**About this exercise:** Without the pictures, set down every record below exactly as it reads.

Saved entries:
========

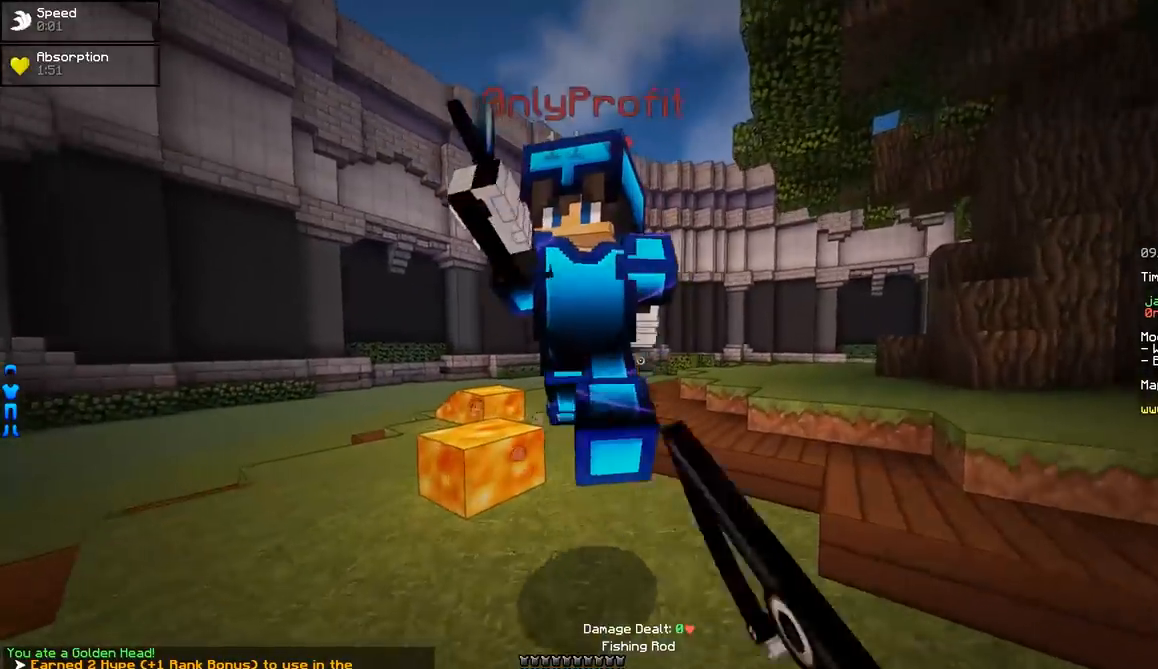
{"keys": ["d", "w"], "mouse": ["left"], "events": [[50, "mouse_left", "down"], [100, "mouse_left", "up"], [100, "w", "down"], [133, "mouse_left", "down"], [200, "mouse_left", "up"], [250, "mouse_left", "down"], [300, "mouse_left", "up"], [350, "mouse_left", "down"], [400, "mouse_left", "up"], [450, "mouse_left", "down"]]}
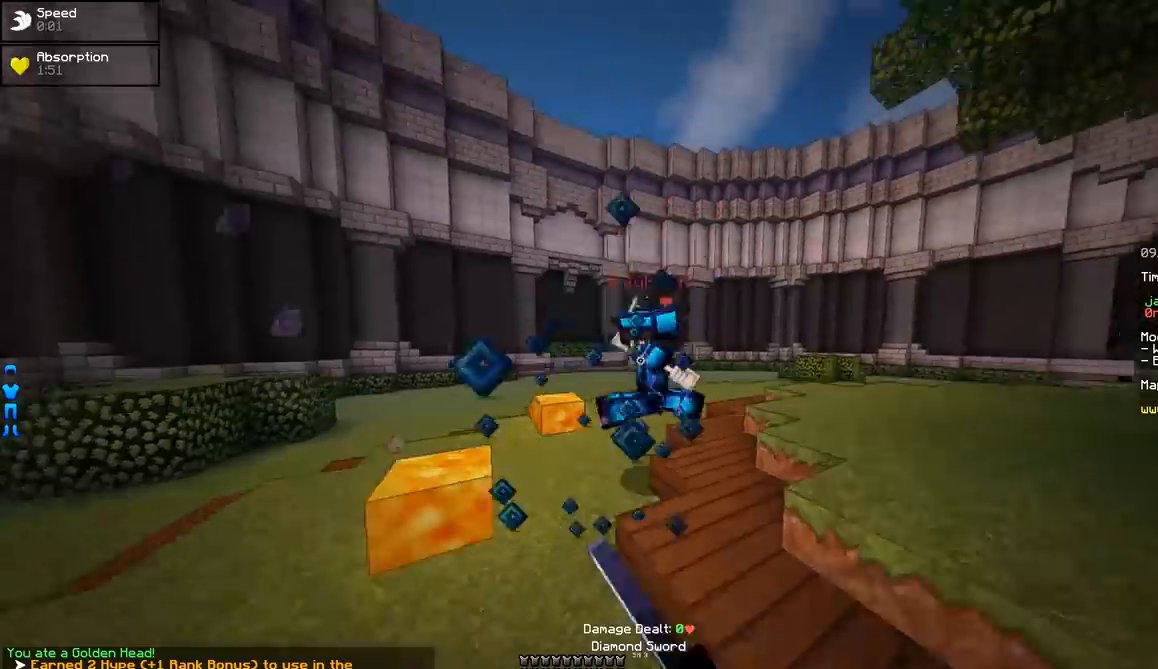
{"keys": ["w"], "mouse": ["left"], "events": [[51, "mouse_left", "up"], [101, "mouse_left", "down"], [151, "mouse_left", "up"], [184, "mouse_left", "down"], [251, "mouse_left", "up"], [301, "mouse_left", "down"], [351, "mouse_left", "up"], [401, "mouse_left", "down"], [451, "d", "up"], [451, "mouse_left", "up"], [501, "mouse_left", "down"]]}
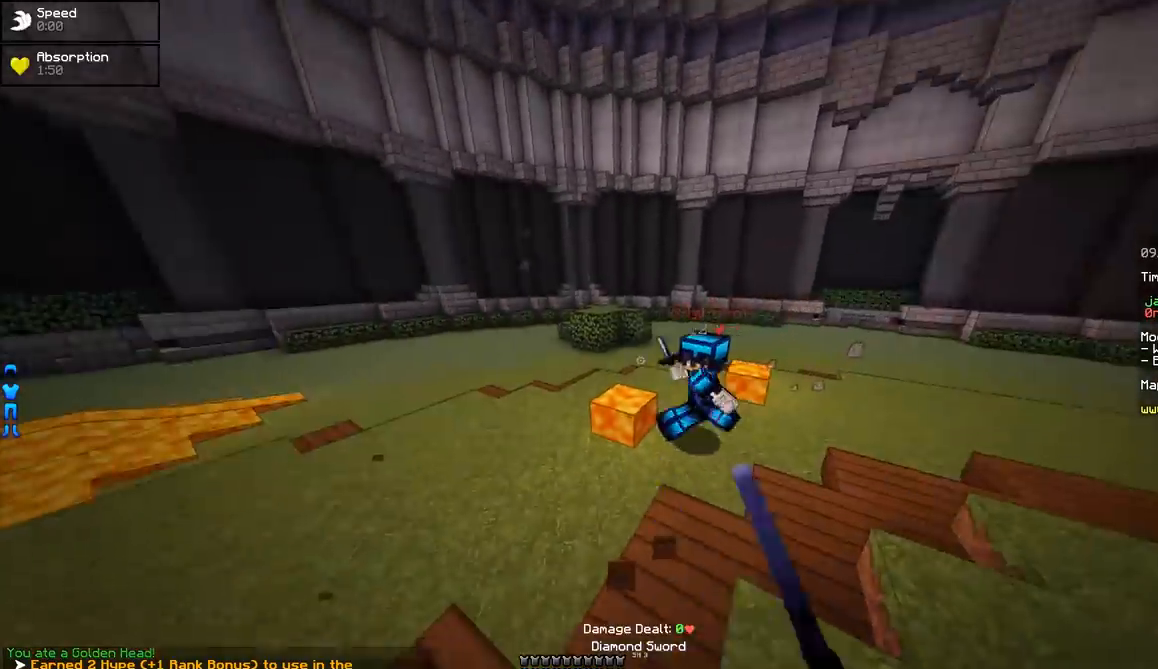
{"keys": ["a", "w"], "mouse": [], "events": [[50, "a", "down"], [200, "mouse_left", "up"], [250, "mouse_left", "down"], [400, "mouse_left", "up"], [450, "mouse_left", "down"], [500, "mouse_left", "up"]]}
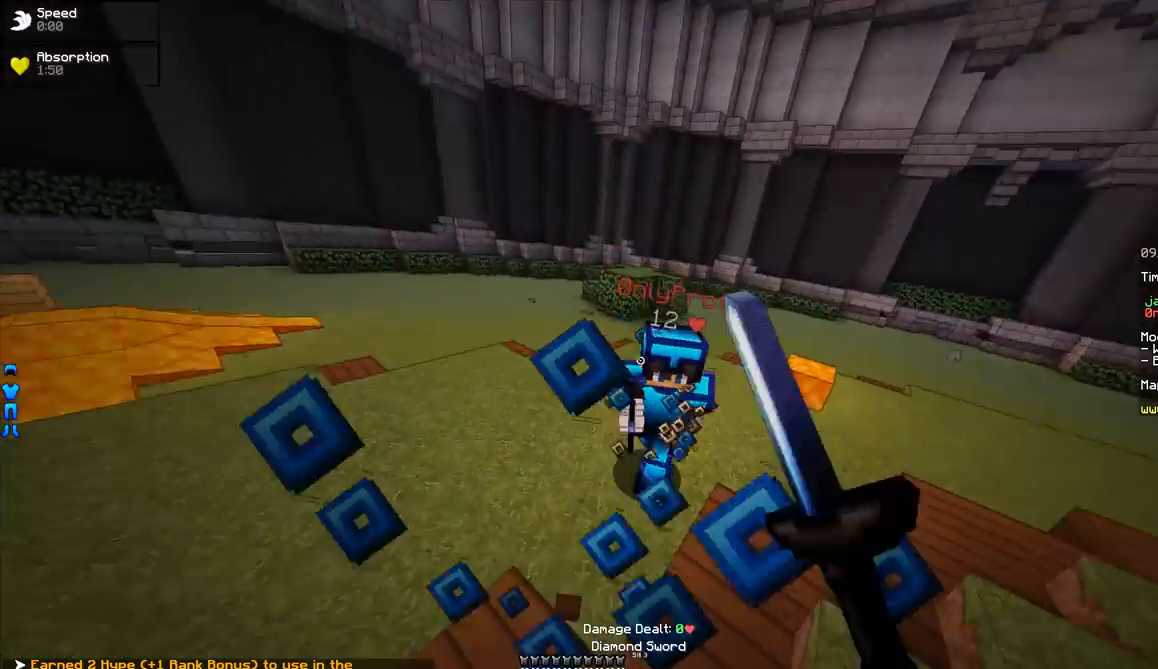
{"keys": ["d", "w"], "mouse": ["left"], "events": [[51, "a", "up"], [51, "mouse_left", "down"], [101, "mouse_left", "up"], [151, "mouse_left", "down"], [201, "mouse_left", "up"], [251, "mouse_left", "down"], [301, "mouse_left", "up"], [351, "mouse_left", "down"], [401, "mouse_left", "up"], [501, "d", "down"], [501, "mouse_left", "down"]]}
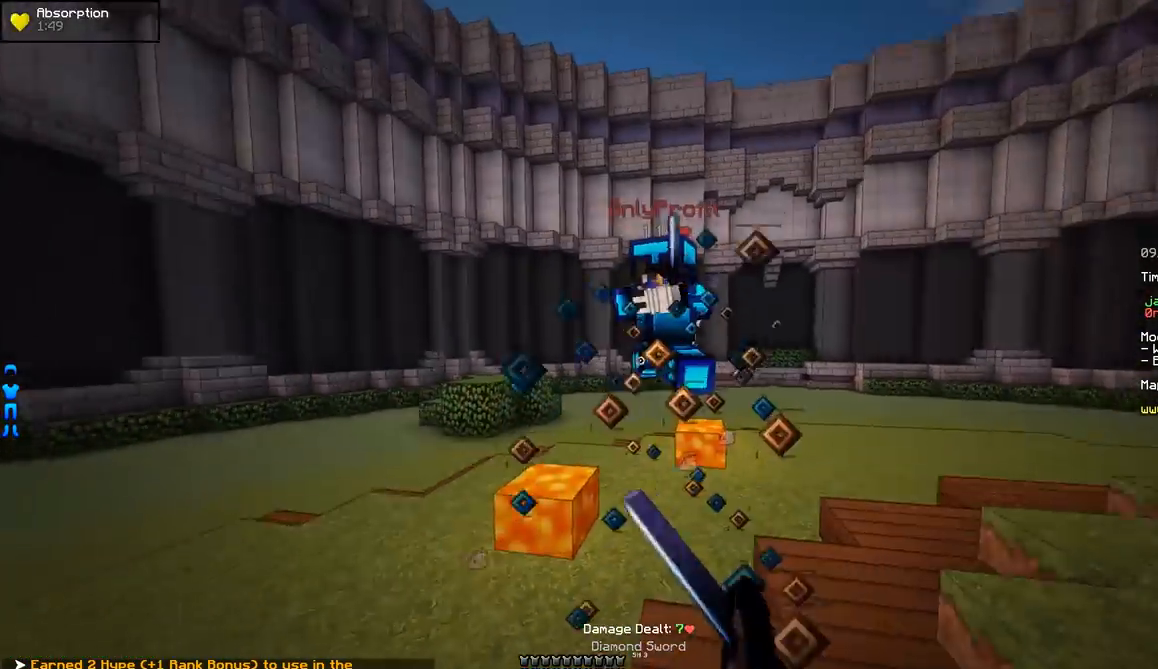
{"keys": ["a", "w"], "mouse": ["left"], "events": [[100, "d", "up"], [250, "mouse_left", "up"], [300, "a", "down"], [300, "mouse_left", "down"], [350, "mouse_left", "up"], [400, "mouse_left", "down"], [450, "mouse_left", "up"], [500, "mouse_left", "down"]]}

========

**Task answer:**
{"keys": ["d", "w"], "mouse": ["left"], "events": [[50, "mouse_left", "down"], [100, "mouse_left", "up"], [100, "w", "down"], [133, "mouse_left", "down"], [200, "mouse_left", "up"], [250, "mouse_left", "down"], [300, "mouse_left", "up"], [350, "mouse_left", "down"], [400, "mouse_left", "up"], [450, "mouse_left", "down"]]}
{"keys": ["w"], "mouse": ["left"], "events": [[51, "mouse_left", "up"], [101, "mouse_left", "down"], [151, "mouse_left", "up"], [184, "mouse_left", "down"], [251, "mouse_left", "up"], [301, "mouse_left", "down"], [351, "mouse_left", "up"], [401, "mouse_left", "down"], [451, "d", "up"], [451, "mouse_left", "up"], [501, "mouse_left", "down"]]}
{"keys": ["a", "w"], "mouse": [], "events": [[50, "a", "down"], [200, "mouse_left", "up"], [250, "mouse_left", "down"], [400, "mouse_left", "up"], [450, "mouse_left", "down"], [500, "mouse_left", "up"]]}
{"keys": ["d", "w"], "mouse": ["left"], "events": [[51, "a", "up"], [51, "mouse_left", "down"], [101, "mouse_left", "up"], [151, "mouse_left", "down"], [201, "mouse_left", "up"], [251, "mouse_left", "down"], [301, "mouse_left", "up"], [351, "mouse_left", "down"], [401, "mouse_left", "up"], [501, "d", "down"], [501, "mouse_left", "down"]]}
{"keys": ["a", "w"], "mouse": ["left"], "events": [[100, "d", "up"], [250, "mouse_left", "up"], [300, "a", "down"], [300, "mouse_left", "down"], [350, "mouse_left", "up"], [400, "mouse_left", "down"], [450, "mouse_left", "up"], [500, "mouse_left", "down"]]}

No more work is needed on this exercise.